Sayın Taiki Sakpisit, bu röportajı kabul ettiğiniz için size çok teşekkür ederiz. Oyuncular ve oyuncu seçiminiz üzerine konuşmakla başlamak istiyoruz, bize bu süreçten bahsedebilir misiniz?
Tabii ki, senaryoyu bitirdiğimde oyuncu seçiminin oldukça zorlayıcı olacağını anlamıştım. Özellikle ana karakter olan Pailin’in seçiminin. Bildiğiniz gibi filmde zihinsel hastalığının, daha doğrusu geçirdiği sinir krizinin tedavi edildiği hastaneden yeni geri dönmüştür. Bu yüzden oyunculuğu belli belirsiz olmalıydı, yani nasıl desek, büyük oyuncuların çok göz önünde olan oyunculuklarına benzememeliydi. Çoğunlukla bağımsız Tayland yapımı filmlerde profesyonel olmayan oyuncuların kullanımı çok yaygındır. Ama bunun zor olacağını biliyordum çünkü aynı zamanda deneyimli ve yetenekli bir aktrise ihtiyacım vardı ve otuzlu yaşlarının ortasındaki aktrisler arasında bu kriteri sağlayan çok fazla oyuncu yok (gülerek). Tabii ki birkaç tane var, ama çok da fazla değil. Başından beri düşündüğümüz oyuncu Manatsanun Phanlerdwongsakul’tu, kendisi de aynı zamanda bir yönetmen. Tanıştığımızda ona bütün bunları anlattım ama tabii ki senaryoyu da okumuştu, sonuç olarak rolü kabul etti ve bu projede yer aldığı için çok şanslıyız. Gerçekten çok iyi bir iş çıkardı.

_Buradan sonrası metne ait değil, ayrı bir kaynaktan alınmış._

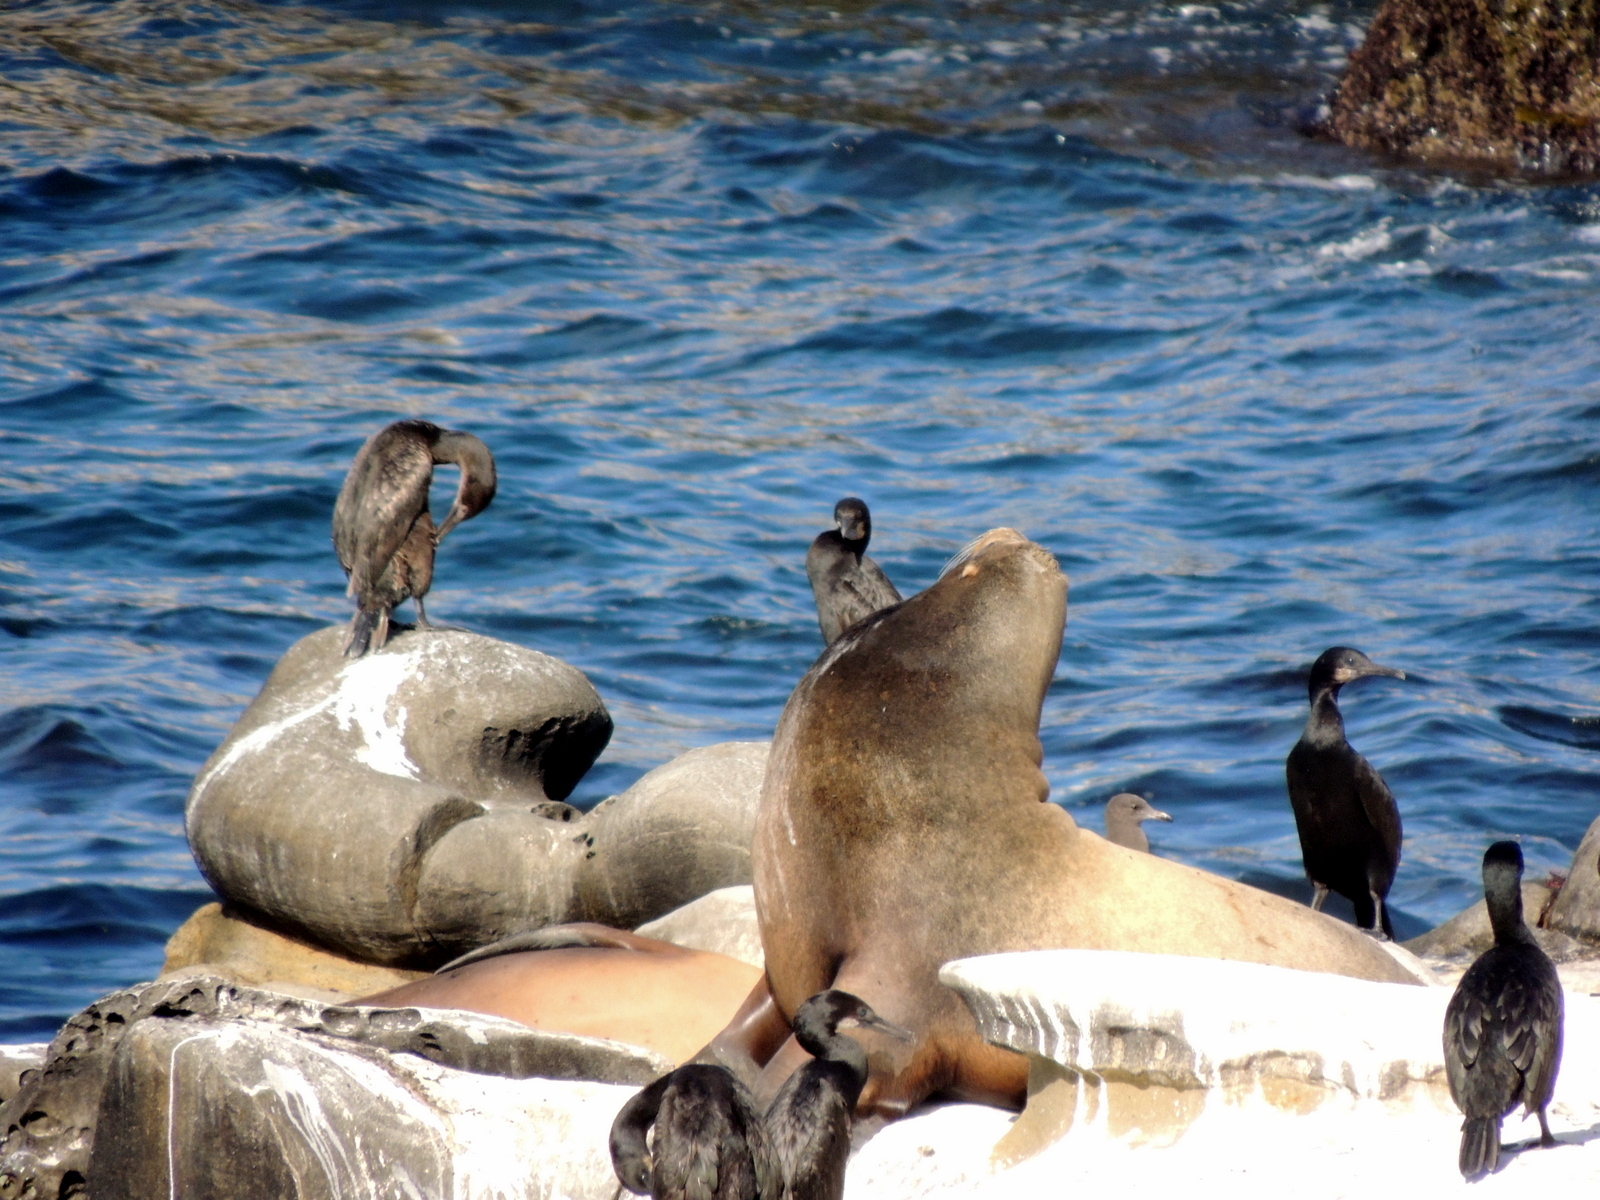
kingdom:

Evet, gerçekten de muhteşemdi. Birçok metafor ve imge barındıran senaryonun yazım süreci nasıldı? Size ilham veren unsurlar nelerdi?
Deneysel filmcilik ve görsel sanatçılığa dayanan geçmişim sayesinde bir tema yaratmaya alışkınım; her zaman önce kavram gelir ve sonra hikâye üzerine düşünmeye başlarım. Bu yüzden bu filmi yapacağımdan emin olduktan sonra birçok tema üzerine düşündüm ve bu temaların güçlü olmasını istedim, örneğin felç / paralizi kavramı gibi, ki bu filmde tekrarlanan bir tema. Bu vücudunuzu oynatamadığınız fiziksel bir felç olabilir, tıpkı filmde karakterin neredeyse bir uyku felcinde olması gibi, ya da zihinsel bir felç olabilir, psikolojik bir duruma işaret eder. Ayrıca zamanın felcinden bahsedebiliriz, bu çok önemli çünkü ben Tayland’daki politik krize de gönderme yapan bir film yapmak istiyordum. ‘Zamanın felci’ mefhumu benim için çok önemli çünkü darbeyle başa gelen askeri rejimin altında neredeyse yedi yıl geçti ve bir yönüyle bu rejim Tayland’ı dondurmaya çalışıyor, ülkenin ilerlemesini istemiyorlar. Bu yüzden bu tema benim için oldukça önemli. Bu güçlü temaya karar verdikten sonra başladım hikâyeye ve hikâyenin kurgusuna. Bu kadar güçlü bir temayla kendimi özgürleştirebileceğimi düşündüm. Hikâyeyi hiçbir siyasi meseleye değinmeden bile anlatabilirdim, meseleye çok belli belirsiz değinebilirdim. Temel yaklaşımlarımdan birisi buydu.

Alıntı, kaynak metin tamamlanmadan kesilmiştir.